From the entries below, count the lines with "эксперты". Write only the count.

TASK MATERIAL: Begin

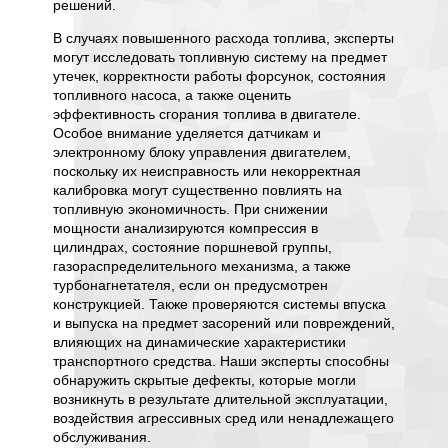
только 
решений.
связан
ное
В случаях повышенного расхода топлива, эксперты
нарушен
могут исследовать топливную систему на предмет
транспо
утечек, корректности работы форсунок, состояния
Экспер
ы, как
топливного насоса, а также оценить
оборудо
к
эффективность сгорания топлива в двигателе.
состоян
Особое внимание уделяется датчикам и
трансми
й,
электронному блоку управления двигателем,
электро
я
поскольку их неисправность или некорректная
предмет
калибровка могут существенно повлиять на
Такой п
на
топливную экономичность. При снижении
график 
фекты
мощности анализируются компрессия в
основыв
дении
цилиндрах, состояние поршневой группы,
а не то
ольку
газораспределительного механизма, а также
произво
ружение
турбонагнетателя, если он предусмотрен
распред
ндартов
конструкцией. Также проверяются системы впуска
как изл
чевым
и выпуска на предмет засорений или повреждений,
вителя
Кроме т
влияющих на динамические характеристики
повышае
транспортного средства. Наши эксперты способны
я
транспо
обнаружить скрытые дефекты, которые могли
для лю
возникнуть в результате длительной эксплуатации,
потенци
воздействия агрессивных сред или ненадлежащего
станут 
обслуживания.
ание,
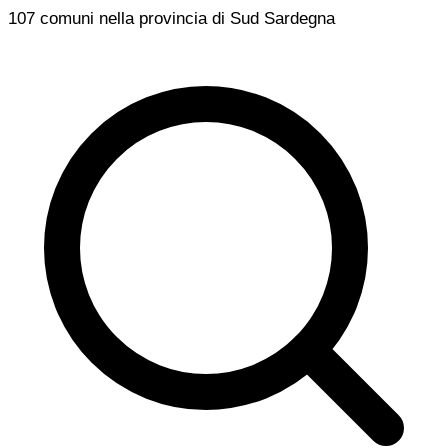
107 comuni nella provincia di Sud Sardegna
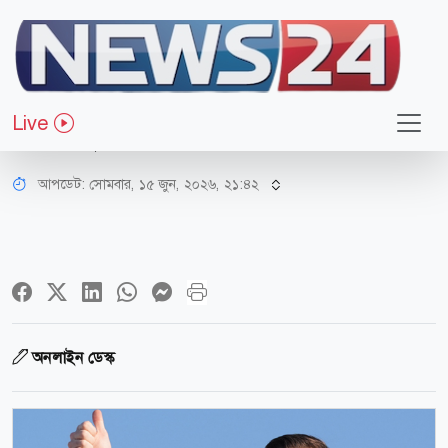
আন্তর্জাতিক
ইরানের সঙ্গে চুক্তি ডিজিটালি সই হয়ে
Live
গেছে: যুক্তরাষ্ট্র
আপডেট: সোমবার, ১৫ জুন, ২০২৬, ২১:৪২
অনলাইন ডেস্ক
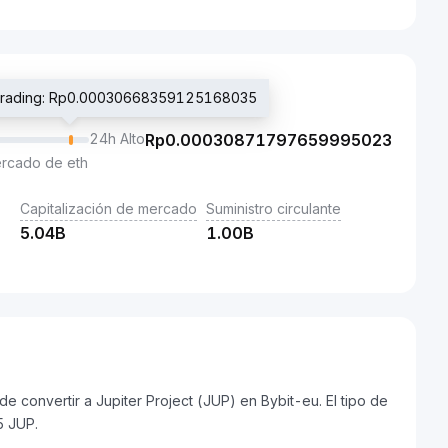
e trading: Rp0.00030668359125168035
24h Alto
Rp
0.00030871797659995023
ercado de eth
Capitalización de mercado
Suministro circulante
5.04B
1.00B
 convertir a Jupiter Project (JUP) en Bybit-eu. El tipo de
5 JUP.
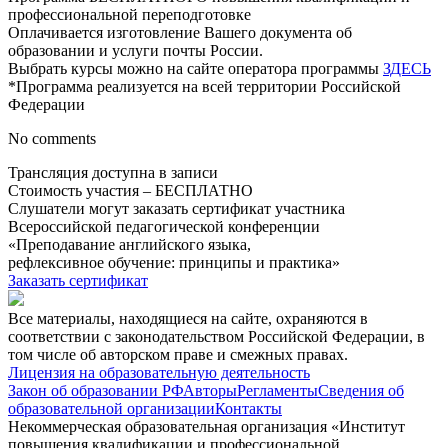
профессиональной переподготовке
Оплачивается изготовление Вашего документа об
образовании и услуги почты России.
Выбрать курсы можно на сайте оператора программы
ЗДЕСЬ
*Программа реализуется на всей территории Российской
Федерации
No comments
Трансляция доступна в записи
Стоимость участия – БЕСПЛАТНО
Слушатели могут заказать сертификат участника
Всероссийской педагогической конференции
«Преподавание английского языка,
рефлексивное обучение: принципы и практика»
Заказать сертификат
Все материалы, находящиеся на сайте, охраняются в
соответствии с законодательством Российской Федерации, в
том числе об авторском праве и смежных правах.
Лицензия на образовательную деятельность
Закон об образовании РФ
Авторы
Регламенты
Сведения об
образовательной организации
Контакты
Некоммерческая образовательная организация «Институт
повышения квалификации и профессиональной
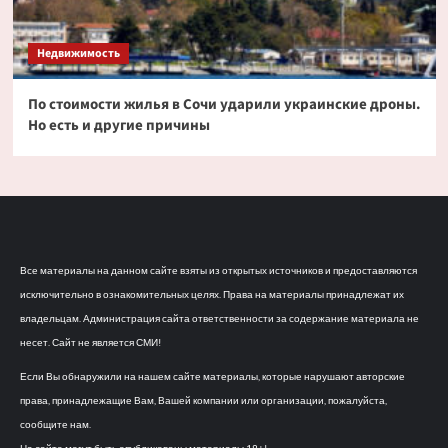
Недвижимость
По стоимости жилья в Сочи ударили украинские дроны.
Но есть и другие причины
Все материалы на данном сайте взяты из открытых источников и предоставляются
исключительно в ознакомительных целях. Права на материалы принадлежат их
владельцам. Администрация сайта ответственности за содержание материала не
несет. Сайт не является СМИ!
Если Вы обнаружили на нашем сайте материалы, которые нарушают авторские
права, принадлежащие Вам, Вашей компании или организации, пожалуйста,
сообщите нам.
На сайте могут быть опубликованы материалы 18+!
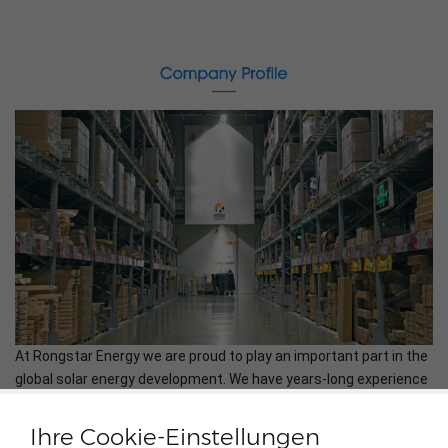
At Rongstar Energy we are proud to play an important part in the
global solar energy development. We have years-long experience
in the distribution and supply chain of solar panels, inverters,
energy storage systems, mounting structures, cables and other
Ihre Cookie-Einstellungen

TASK MATERIAL: End

* TASK ANSWER:
2